That doesn't mean that you have to give in and ignore your feelings. It does help to acknowledge that both are feeling the pain, and that both of you haven't done anything wrong. There is a significant difference between infidelity and a faith crisis, one party hasn't done something wrong that requires forgiveness. While the emotions may have similarities, once both realize that the other is _not_ trying to church the other and that nobody is doing _bad_ things by staying faithful to the religion or not, then some healing in the relationship can take place.
Thanks. I'm surrounded by TBMs in almost all aspects of my life, so reading the posts here and the Exmo Reddit serves as a regular sanity check. It's easy when everyone around me is absolutely all in on the church to feel like I've gone crazy.
Zack Tacorin Dos wrote: Wed Jul 19, 2017 8:19 am
TestimonyLost wrote: Mon Jul 17, 2017 10:03 am I feel like all my posts on here are so damn whiny.
TL,

Your situation sounds a lot like mine when I first came out to my wife. If it were just a fraction of what I went through that first year, then I'd say your reaching out for support was anything but whiny. It's hell brother. Without exaggeration it's the worst thing I've ever gone through in my life. What you're doing isn't whining. It's self preservation. I'm glad to see you're being well taken care of by a superb cast of NOM heathens.
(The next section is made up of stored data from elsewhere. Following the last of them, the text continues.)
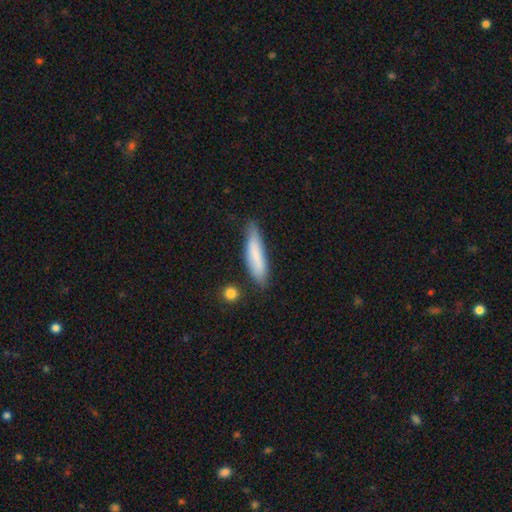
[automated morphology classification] This appears to be a smooth galaxy with no disk features (78%) that is cigar-shaped (77%). Merging: none (73%).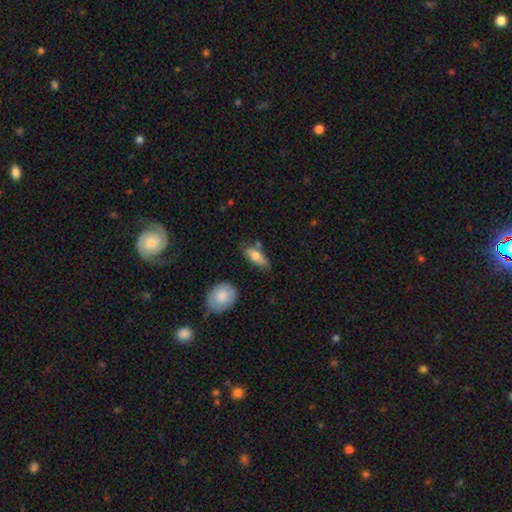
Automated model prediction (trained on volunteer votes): Smooth or featured: smooth — 73% (featured or disk — 21%)
How rounded: in between — 74% (cigar-shaped — 22%)
Merging: none — 63% (minor disturbance — 24%)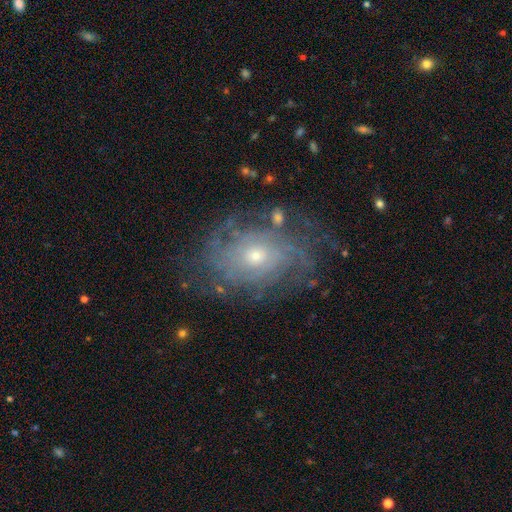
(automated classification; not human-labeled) smooth-or-featured: featured or disk: 78% | smooth: 12% | star or artifact: 10%
  disk-edge-on: no: 96% | yes: 4%
    bar: no: 79% | weak: 18% | strong: 4%
    has-spiral-arms: yes: 89% | no: 11%
      spiral-winding: tight: 66% | medium: 26% | loose: 9%
      spiral-arm-count: can't tell: 49% | 4: 13% | more than 4: 11% | 3: 11% | 2: 10% | 1: 6%
    bulge-size: small: 51% | moderate: 44% | large: 3% | none: 1% | dominant: 1%
  merging: none: 73% | minor disturbance: 17% | major disturbance: 9% | merger: 2%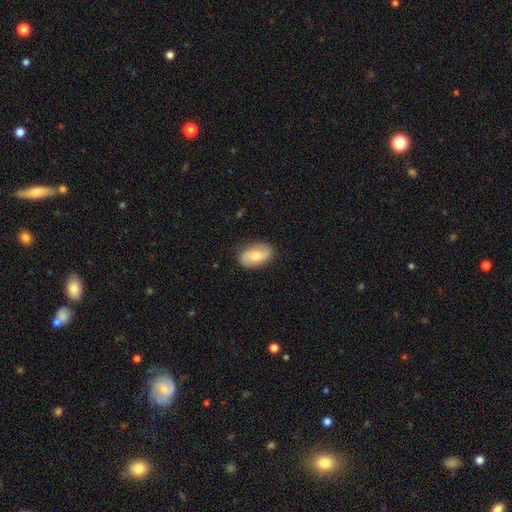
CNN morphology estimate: type=smooth (51%); roundness=in between (90%); merging=none (84%).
Keep taking care of yourself and your wife. It's hell for her too.

My best,
Zack

P.S. You joked about her reaction to you trying Coca Cola being like a reaction to proposing an open marriage, and that made me chuckle, but at the same time reminded my of my wife's reaction to my disaffection. To my wife, it was as if I had committed adultery. (Oh the irony of this coming from someone singing praises to the man, but I digress.) It really felt that way to her. She would bring it up constantly. Even said she'd rather I'd have committed adultery, because she could tell my apostasy was much less likely to be something I'd "repent of" or put behind me and come back to the Church. She even had a friend who's hubby had just been found out for committing adultery. She envied that friend over her own situation. Point of long story: Your wife's fears of the uncertainty may make every little change seem like a possible indication of future horrors like adultery.
Thanks for the commiseration. I don't think my wife would say she'd prefer me to have stepped out, but she'd probably agree that her pain is close to comparable.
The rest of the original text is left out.